TFJ's Sidewalk Cafe > Dustbin Of History >
Review: Les 7 doigts de la main [7 Fingers]: Traces @ 神奈川芸術劇場 ホール (サーカス)
嶋田 丈裕 (Takehiro Shimada; aka TFJ)
2014/11/04
神奈川芸術劇場 ホール
2014/11/02, 17:00-18:30.
Artistic direction: Les 7 doigts de la main. Direction and Choreography: Shana Carroll & Gypsy Snider.
The Artists: Lucas Boutin, Hou Kai, LJ Marles, Fletcher Sanchez, Renaldo Williams, Naomie Zimmermann.
Créé en 2006.

カナダ・ケベック州モントリオール (Montreal, Québec, CA) サーカス・カンパニー Les 7 doigts de la main [7 Fingers] の、去年に続いての来日。 去年は創設第1作を創設メンバーを含む出演者で上演し、ある意味でカンパニーの原点を見せるような内容でしたが、 今回は創設メンバーを含まず。 ストーリー性は殆どなく、アクロバットやアクロバティックなダンスを中心に高い身体能力を見せるような構成。 身体能力といっても繊細な技というより力強い動きが多く、それも女性1人で男ばかりという構成ということで、 フライヤにある「アートサーカス」というより、ムキムキな男達によるアクロバットエンタテインメント。 そんな所を楽しんで観ました。

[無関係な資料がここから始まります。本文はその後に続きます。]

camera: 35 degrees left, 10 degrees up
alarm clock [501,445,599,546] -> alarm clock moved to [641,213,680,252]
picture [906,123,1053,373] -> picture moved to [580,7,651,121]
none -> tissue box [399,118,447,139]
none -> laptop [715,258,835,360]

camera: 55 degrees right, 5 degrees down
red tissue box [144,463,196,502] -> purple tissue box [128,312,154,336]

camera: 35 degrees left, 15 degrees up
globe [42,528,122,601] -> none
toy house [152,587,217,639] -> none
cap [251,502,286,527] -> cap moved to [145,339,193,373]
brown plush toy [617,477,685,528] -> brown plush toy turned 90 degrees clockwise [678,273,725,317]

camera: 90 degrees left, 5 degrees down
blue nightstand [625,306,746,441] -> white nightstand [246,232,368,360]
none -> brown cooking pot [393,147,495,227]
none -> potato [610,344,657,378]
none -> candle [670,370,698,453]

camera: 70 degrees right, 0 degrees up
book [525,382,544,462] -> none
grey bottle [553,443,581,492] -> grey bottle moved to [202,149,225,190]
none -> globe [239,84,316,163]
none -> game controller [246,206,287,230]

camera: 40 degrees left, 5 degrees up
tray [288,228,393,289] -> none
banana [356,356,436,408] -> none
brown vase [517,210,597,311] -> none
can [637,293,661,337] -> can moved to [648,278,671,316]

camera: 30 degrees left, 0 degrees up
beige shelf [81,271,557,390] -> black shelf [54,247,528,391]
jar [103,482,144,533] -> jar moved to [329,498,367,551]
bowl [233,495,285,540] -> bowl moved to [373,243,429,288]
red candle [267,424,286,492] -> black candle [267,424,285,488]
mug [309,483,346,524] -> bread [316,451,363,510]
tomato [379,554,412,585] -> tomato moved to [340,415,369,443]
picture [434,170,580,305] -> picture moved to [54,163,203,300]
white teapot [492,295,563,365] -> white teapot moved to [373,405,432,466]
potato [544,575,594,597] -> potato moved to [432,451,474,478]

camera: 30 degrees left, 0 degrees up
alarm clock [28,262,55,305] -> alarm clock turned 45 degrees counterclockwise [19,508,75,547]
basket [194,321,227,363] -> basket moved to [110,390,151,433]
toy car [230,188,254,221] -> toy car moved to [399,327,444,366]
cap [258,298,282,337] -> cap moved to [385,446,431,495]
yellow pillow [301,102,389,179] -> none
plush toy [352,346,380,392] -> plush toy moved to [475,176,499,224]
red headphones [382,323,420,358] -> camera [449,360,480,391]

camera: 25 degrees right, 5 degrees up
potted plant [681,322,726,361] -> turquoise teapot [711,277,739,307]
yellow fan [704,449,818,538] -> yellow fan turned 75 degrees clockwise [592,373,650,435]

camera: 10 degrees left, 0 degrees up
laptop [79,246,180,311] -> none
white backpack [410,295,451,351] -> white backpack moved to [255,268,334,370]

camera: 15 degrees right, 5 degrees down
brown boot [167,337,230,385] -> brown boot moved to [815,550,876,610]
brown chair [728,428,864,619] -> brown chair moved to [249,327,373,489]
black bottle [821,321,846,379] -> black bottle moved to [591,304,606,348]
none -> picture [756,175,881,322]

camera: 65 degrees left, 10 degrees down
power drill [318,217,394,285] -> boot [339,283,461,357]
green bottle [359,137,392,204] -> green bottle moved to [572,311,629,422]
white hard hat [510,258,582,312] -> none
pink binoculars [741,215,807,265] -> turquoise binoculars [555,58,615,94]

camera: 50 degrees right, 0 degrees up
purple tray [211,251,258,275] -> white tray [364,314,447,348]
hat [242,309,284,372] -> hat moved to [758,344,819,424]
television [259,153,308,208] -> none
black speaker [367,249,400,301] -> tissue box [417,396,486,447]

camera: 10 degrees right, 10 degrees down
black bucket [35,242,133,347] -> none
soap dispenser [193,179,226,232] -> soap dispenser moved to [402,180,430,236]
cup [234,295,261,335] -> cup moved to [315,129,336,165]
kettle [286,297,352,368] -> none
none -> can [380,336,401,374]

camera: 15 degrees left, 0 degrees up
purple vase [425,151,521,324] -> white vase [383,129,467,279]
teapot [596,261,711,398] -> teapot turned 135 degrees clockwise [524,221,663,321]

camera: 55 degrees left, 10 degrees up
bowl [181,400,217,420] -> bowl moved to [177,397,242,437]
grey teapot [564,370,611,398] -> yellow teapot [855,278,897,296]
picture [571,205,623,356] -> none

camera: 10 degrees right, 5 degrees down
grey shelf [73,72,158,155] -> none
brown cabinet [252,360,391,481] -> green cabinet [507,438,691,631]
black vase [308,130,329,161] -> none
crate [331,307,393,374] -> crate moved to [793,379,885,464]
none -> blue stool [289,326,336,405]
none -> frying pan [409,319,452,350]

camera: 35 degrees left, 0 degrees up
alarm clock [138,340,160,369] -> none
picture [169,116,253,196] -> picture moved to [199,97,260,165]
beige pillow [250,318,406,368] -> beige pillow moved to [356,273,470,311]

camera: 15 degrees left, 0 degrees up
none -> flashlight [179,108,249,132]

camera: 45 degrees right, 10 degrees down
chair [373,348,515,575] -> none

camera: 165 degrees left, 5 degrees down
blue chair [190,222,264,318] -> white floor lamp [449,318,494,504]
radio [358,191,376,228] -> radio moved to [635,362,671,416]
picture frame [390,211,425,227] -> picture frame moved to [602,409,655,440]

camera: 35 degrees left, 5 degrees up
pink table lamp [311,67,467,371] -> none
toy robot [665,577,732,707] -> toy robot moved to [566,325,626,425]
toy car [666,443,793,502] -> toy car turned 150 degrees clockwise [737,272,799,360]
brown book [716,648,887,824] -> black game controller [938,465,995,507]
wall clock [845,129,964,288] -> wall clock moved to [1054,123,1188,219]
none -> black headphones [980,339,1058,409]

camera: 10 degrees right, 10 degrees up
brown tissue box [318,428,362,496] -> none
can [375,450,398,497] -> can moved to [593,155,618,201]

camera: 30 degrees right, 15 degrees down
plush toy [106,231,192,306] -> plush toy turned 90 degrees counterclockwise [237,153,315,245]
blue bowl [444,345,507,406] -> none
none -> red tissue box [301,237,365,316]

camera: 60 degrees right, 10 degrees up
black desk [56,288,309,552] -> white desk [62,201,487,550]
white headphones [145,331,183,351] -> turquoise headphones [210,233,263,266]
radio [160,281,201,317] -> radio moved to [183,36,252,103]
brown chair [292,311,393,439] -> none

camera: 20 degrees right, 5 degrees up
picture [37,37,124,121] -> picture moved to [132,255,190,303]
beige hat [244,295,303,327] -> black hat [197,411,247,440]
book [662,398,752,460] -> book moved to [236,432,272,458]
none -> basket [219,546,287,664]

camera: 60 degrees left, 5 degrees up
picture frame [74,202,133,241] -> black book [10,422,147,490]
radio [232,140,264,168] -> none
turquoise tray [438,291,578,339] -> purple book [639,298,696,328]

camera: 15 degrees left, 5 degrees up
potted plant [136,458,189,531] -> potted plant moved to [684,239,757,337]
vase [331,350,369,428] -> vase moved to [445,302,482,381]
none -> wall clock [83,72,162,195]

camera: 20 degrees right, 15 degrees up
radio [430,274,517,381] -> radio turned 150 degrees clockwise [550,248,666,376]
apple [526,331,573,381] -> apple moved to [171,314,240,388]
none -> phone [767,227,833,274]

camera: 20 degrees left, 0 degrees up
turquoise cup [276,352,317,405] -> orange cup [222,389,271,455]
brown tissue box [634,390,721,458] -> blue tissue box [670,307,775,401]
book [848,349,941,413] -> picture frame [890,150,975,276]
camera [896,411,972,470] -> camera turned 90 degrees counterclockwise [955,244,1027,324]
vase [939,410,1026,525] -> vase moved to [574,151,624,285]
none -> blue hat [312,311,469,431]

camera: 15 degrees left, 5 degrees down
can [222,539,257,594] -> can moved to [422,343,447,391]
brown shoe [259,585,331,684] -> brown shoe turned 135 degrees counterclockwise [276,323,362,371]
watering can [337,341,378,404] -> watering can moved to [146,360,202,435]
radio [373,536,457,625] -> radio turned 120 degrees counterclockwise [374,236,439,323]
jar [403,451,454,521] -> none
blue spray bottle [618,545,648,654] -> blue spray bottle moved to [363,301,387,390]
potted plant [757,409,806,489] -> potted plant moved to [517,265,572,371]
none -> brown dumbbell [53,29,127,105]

最後のクライマックスでの、直径50cmから1m程度のリングを殺陣に2〜5段重ねて 跳躍して様々な空中姿勢で輪くぐりする空中アクロバットは、さすがに見応えがありました。 しかし、最も印象に残ったのは、前半での1.5m程の間隔を置いて立てられた2本のチャイニーズポールを使ったアクト。 棒の間の移動や上下左右の人の入れ替わりなどもあり、 2本並べるとこれだけ動きにヴァリエーションが増やせるのかと、感心させられました。

ケベックというとフランスに通ずるセンスを感じる表現が多い印象があるのですが、 この Traces からは、アメリカ的なテイストを強く感じました。 繊細に感情や物語を表現するというより、技を力強く見せる演出のせいもあるかもしれません。 中国系やラテン系を含む出演者構成の印象もあるかもしれません。 しかし、ダンスもストリートダンスの要素が多く、そこにバスケットボールやスケートボードの動きも加え、 舞台もアメリカのインナーシティか、と。そんな雰囲気の舞台でした。